#### RECORDS TO USE

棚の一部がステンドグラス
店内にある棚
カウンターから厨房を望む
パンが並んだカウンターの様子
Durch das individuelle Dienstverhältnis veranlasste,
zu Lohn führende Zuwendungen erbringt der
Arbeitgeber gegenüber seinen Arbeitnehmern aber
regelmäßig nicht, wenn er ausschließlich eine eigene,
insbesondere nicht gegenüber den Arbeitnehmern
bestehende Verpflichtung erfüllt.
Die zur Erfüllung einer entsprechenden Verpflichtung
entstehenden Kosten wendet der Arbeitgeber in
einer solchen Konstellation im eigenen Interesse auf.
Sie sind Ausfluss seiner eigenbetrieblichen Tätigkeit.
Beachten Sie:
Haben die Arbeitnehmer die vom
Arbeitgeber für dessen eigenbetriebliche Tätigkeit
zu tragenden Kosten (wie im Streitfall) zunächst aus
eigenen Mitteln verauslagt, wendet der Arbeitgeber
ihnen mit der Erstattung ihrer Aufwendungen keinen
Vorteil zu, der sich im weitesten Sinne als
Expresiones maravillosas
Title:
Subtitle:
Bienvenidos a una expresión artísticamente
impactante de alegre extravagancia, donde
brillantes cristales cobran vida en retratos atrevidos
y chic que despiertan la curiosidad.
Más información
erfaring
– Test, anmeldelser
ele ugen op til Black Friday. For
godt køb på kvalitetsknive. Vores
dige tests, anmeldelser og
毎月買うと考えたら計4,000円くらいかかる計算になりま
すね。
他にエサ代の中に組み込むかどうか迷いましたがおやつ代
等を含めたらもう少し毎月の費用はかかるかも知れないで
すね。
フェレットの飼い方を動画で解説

########
#### RECORDS TO USE

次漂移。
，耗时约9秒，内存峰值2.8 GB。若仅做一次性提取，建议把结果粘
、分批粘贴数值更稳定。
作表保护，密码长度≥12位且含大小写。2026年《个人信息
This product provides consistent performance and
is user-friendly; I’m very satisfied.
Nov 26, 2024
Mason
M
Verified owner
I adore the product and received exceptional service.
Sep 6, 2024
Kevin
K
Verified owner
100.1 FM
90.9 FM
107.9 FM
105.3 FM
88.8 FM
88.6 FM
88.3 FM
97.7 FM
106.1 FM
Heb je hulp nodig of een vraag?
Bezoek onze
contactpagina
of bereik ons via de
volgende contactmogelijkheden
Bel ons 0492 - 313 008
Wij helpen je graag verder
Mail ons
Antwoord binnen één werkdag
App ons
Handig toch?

########

> **JOB**
Please repeat only the lines from the line with "棚の一部がステンドグラス" up to and including the line with "bestehende Verpflichtung erfüllt.", substituting "Dienstgeber" for "Arbeitgeber" and leaving everything else unchanged.

> **WRITTEN SOLUTION**
棚の一部がステンドグラス
店内にある棚
カウンターから厨房を望む
パンが並んだカウンターの様子
Durch das individuelle Dienstverhältnis veranlasste,
zu Lohn führende Zuwendungen erbringt der
Dienstgeber gegenüber seinen Arbeitnehmern aber
regelmäßig nicht, wenn er ausschließlich eine eigene,
insbesondere nicht gegenüber den Arbeitnehmern
bestehende Verpflichtung erfüllt.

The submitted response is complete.